Is it all just nonsense? Just an overindulgence of some evolutionary predisposition to pattern-recognition, just the placebo effect run off the rails?


Or are we really subject to the mystical push and pull of fate and phantoms, other planets and planes? Or, what if, again, we meet in the middle?


What if we all actually understand the world through a shared, subconscious constellation of patterns, originally based on patterns in Nature, inherited and reinforced by our ancestors over millions of years? What if we all know an ancient, common meaning-making language – the language of archetypes?


What is an archetype? It’s an entity or idea so primal that we all recognize it to some degree, bringing up related associations.
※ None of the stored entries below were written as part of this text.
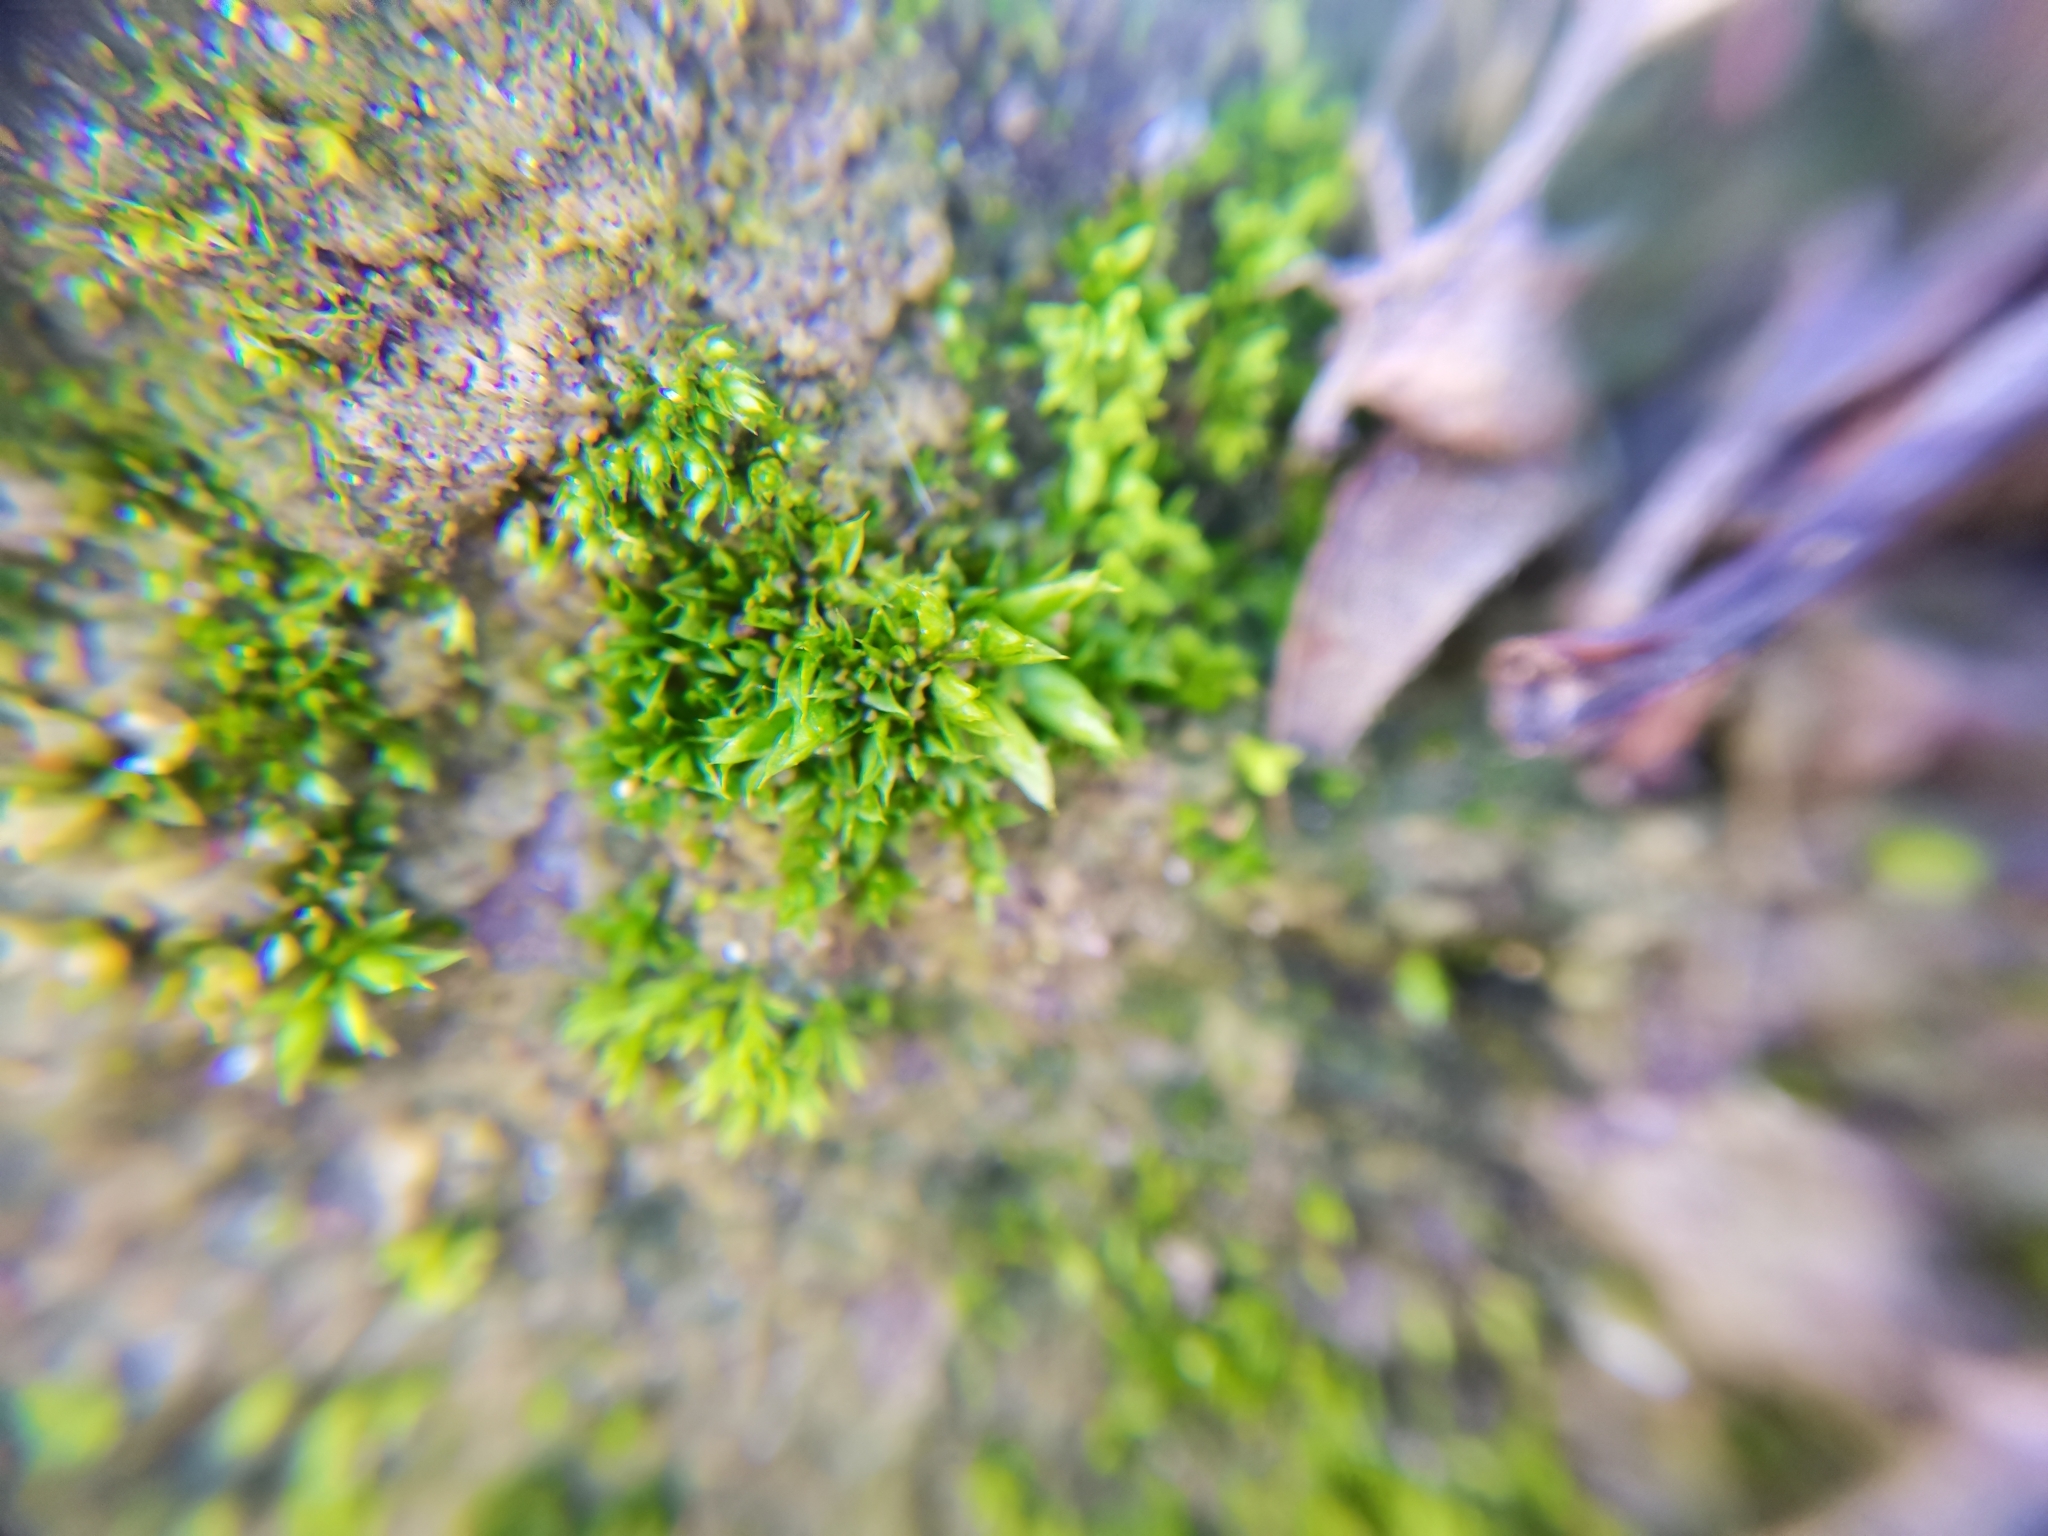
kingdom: Plantae
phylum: Bryophyta
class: Bryopsida
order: Pottiales
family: Pottiaceae
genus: Tortula
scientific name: Tortula acaulon
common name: Cuspidate earth moss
amphora Greek pottery with Athena and Hermes

For example, let’s do a thought experiment: Imagine we were to ask everyone around the world to draw two pictures, one for each of the categories “traveler” and “resident.”


When we aggregated all the billions of pictures, we’d maybe see some overlap between the two categories (like both figures being human), but for the most part people would associate specific images with the traveler (like baggage) and other images with the resident (like a home). And there’d be a lot of similarities between people’s responses under each category (lots of folks would draw a home for the resident), no matter who the respondent was or where they live.
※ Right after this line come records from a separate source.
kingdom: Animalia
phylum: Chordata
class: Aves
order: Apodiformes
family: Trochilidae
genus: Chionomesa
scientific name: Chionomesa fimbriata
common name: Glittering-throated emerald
That’s because these characters have made similar kinds of appearances in our lives, stories, and art for millions of years. In that sense they are somewhat universal, and thus archetypes. And they’re part of a larger mental and social web of archetypes, which includes every other somewhat-universal category, from the color “red” to number “three” to the idea of “spirituality.”


In a way, our dreams and imaginations (and our art and stories by extension) are drawing from this web to help us understand and influence the world. And the Enneagram, tarot, astrology, and other symbolic systems are attempts – created from our associations with numbers, animals, social roles, astral bodies, parts of the human body, pantheons, etc. – to do the same thing by systematizing aspects of the web of archetypes.

crystal ball on the beach, showing upside-down perspective of sunset and ocean

To the extent that we have qualms with any of these venues for mystery-exploration, we don’t have to throw the baby out with the bathwater.


We can simply treat them as we would art or a story: not as a quack fortune-telling device or vibration-signal from the heavens, but as something interesting we can curiously interpret ourselves. Less as a claim to “truth,” more as an expression of beauty.


Maybe, like a good movie or painting, one of these archetypes is simply inviting you to look at your world through a different lens, to expand your perspective on life. If you stay open, you might not gain third-eye omniscience, but you might learn something.


If you’re looking for more inspiration around how to integrate creativity and mystery into your life, you can find more resources here on the InVocation blog!


As always, I offer you some reflection questions:

  • How have you been engaging spontaneity, novelty, playfulness, unpredictability, ideation, or problem-solving?

  • How have you been participating in the Divine act of Creation?

  • How have you been remaining open to mystery and wonder?

  • How have you been appreciating our universe as dynamic, our consciousness as wild and complex?

  • How have you been exploring dreams, imagination, archetypes, art, and stories?